Celebrating the Andrzej Panufnik Centenary
On 30 November 2014, the Brodsky Quartet and the Panufnik family and friends will hold a chamber music festival to mark the centenary of Anglo-Polish composer Andrzej Panufnik’s birth at Kings Place London. The festival will include performances of well-loved chamber works by Andrzej and the London premiere of a quartet written in memory of her father by Roxanna Panufnik premiered at the Cheltenham Music Festival at the beginning of July. The UK premiere of Jem Panufnik’s documentary “My Father, the Iron Curtain and Me” will be hosted by Norman Lebrecht, photographs of Andrzej Panufnik, as composer and family man, will be exhibited, and the day will culminate with a cabaret evening, led by Jacqui Dankworth and Charlie Wood.
Forged in the fires of the two World Wars, Andrzej Panufnik’s compositional output is inextricably linked with the major social and political events of the 20th century. Born in Warsaw at the onset of the First World War, he lived through the German occupation of the city in the Second World War and participated in musical resistance activities with the composer Lutosławski. Over the course of the conflict, Panufnik lost many of his closest relatives and saw his compositions consumed by the fires of the Warsaw Uprising. Initially fêted by the socialist government, he became unable to compose suitably ‘positive’ music and, accused of bourgeois decadence, made a dramatic escape to Britain in 1954. Panufnik spent the next 40 years in the UK and was knighted for his services to British music in 1991.
This Centenary Celebration will present chamber works spanning his life – from his piano trio (1934), reconstructed after the war, to his three string quartets (written between 1976 and 1990) to be performed by the Brodsky Quartet, ‘Artists in Residence’ at Kings Place. The programmes will feature complementary pieces by Andrzej’s daughter Roxanna as part of his legacy, including the London premiere of a new quartet especially written for the Brodsky Quartet. The Celebration will culminate in a 1930s Warsaw Cabaret evening, led by Jacqui Dankworth and Charlie Wood, who hope to highlight Panufnik’s ‘quirkiness and originality’.
Andrzej and Roxanna Panufnik’s music is close to the hearts of all the performers, many of whose centenary recordings will be featured at the festival. Heather Shipp’s Dreamscape, of songs and piano trios, was released by Signum Records in May 2014; Clare Hammond’s disc of the complete piano works of both Andrzej and Roxanna was released by BIS Records in June; and the Brodskys, Richard May and Robert Smissen will release a disc of Andrzej and Roxanna’s string quartets and sextets on Chandos in September.

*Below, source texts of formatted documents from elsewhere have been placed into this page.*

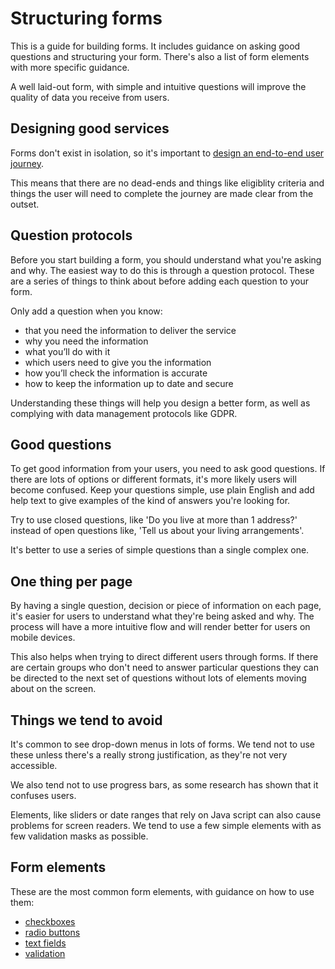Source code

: # Structuring forms 

This is a guide for building forms. It includes guidance on asking good questions and structuring your form. There's also a list of form elements with more specific guidance.  

A well laid-out form, with simple and intuitive questions will improve the quality of data you receive from users. 

## Designing good services

Forms don't exist in isolation, so it's important to [design an end-to-end user journey](https://www.gov.uk/service-manual/design/introduction-designing-government-services). 

This means that there are no dead-ends and things like eligiblity criteria and things the user will need to complete the journey are made clear from the outset. 

## Question protocols

Before you start building a form, you should understand what you're asking and why. The easiest way to do this is through a question protocol. These are a series of things to think about before adding each question to your form. 

Only add a question when you know:
- that you need the information to deliver the service
- why you need the information
- what you’ll do with it
- which users need to give you the information
- how you’ll check the information is accurate
- how to keep the information up to date and secure

Understanding these things will help you design a better form, as well as complying with data management protocols like GDPR. 

## Good questions 

To get good information from your users, you need to ask good questions. If there are lots of options or different formats, it's more likely users will become confused. Keep your questions simple, use plain English and add help text to give examples of the kind of answers you're looking for. 

Try to use closed questions, like 'Do you live at more than 1 address?' instead of open questions like, 'Tell us about your living arrangements'. 

It's better to use a series of simple questions than a single complex one. 

## One thing per page

By having a single question, decision or piece of information on each page, it's easier for users to understand what they're being asked and why. The process will have a more intuitive flow and will render better for users on mobile devices. 

This also helps when trying to direct different users through forms. If there are certain groups who don't need to answer particular questions they can be directed to the next set of questions without lots of elements moving about on the screen. 

## Things we tend to avoid

It's common to see drop-down menus in lots of forms. We tend not to use these unless there's a really strong justification, as they're not very accessible. 

We also tend not to use progress bars, as some research has shown that it confuses users. 

Elements, like sliders or date ranges that rely on Java script can also cause problems for screen readers. We tend to use a few simple elements with as few validation masks as possible. 

## Form elements

These are the most common form elements, with guidance on how to use them:

- [checkboxes](/docs/core/elements/checkbox)
- [radio buttons](/docs/core/elements/radio)
- [text fields](/docs/core/elements/textarea)
- [validation](/docs/core/elements/validation)

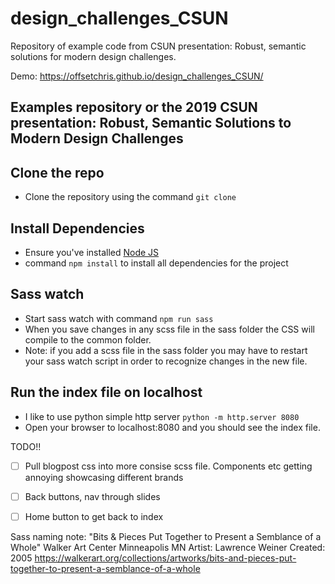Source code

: # design_challenges_CSUN
Repository of example code from CSUN presentation: Robust, semantic solutions for modern design challenges.

Demo: https://offsetchris.github.io/design_challenges_CSUN/


## Examples repository or the 2019 CSUN presentation: Robust, Semantic Solutions to Modern Design Challenges



## Clone the repo
  * Clone the repository using the command `git clone`

## Install Dependencies
  * Ensure you've installed [Node JS](https://nodejs.org/en/)
  * command `npm install` to install all dependencies for the project

## Sass watch
  * Start sass watch with command `npm run sass`
  * When you save changes in any scss file in the sass folder the CSS will compile to the common folder.
  * Note: if you add a scss file in the sass folder you may have to restart your sass watch script in order to recognize changes in the new file.

## Run the index file on localhost
  * I like to use python simple http server `python -m http.server 8080`
  * Open your browser to localhost:8080 and you should see the index file.


TODO!!
- [ ] Pull blogpost css into more consise scss file. Components etc getting annoying showcasing different brands
- [ ] Back buttons, nav through slides
- [ ] Home button to get back to index



Sass naming note:
"Bits & Pieces Put Together to Present a Semblance of a Whole"
  Walker Art Center Minneapolis MN 
  Artist: Lawrence Weiner 
  Created: 2005
  https://walkerart.org/collections/artworks/bits-and-pieces-put-together-to-present-a-semblance-of-a-whole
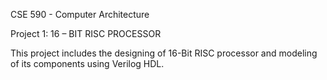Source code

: CSE 590 - Computer Architecture

Project 1: 16 – BIT RISC PROCESSOR

This project includes the designing of 16-Bit RISC processor and modeling of its components using Verilog HDL.
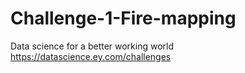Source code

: # Challenge-1-Fire-mapping
Data science for a better working world https://datascience.ey.com/challenges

Paul Cassidy of the Brodsky Quartet praises Panufnik for his ‘unique voice’ and describes his music as ‘accessible, challenging, humorous and moving; attributes essential for all great music’.
All events to be held at Kings Place, 90 York Way, London N1 9AG.
‘Love Song’, Hall 1, 2.30pm with mezzo soprano Heather Shipp, pianist Clare Hammond and members of the Brodsky Quartet. Online Rates: £15.50, £19.50, Savers: £9.50
‘My Father, the Iron Curtain and Me’, St Pancras Room, 4pm with Norman Lebrecht and the Panufnik family. Online Rates: £6.50
‘O Vos Omnes’ (To You All), Hall 1, 6.30pm, with the Brodsky Quartet, cellist Richard May and violist Robert Smissen. Online Rates: £13.50, £15.50, £19.50, £24.50, Savers: £9.50, LCMS Members: £10
‘Warsaw Cabaret Evening’, Hall 2, 9pm with Jacqui Dankworth, Charlie Wood and friends. Online Rates: £9.50
Day Pass £30. There is a free Panufnik boxed set including CD, DVD, audiobook and extensive booklet, for the first 20 Day Pass purchasers (not available commercially).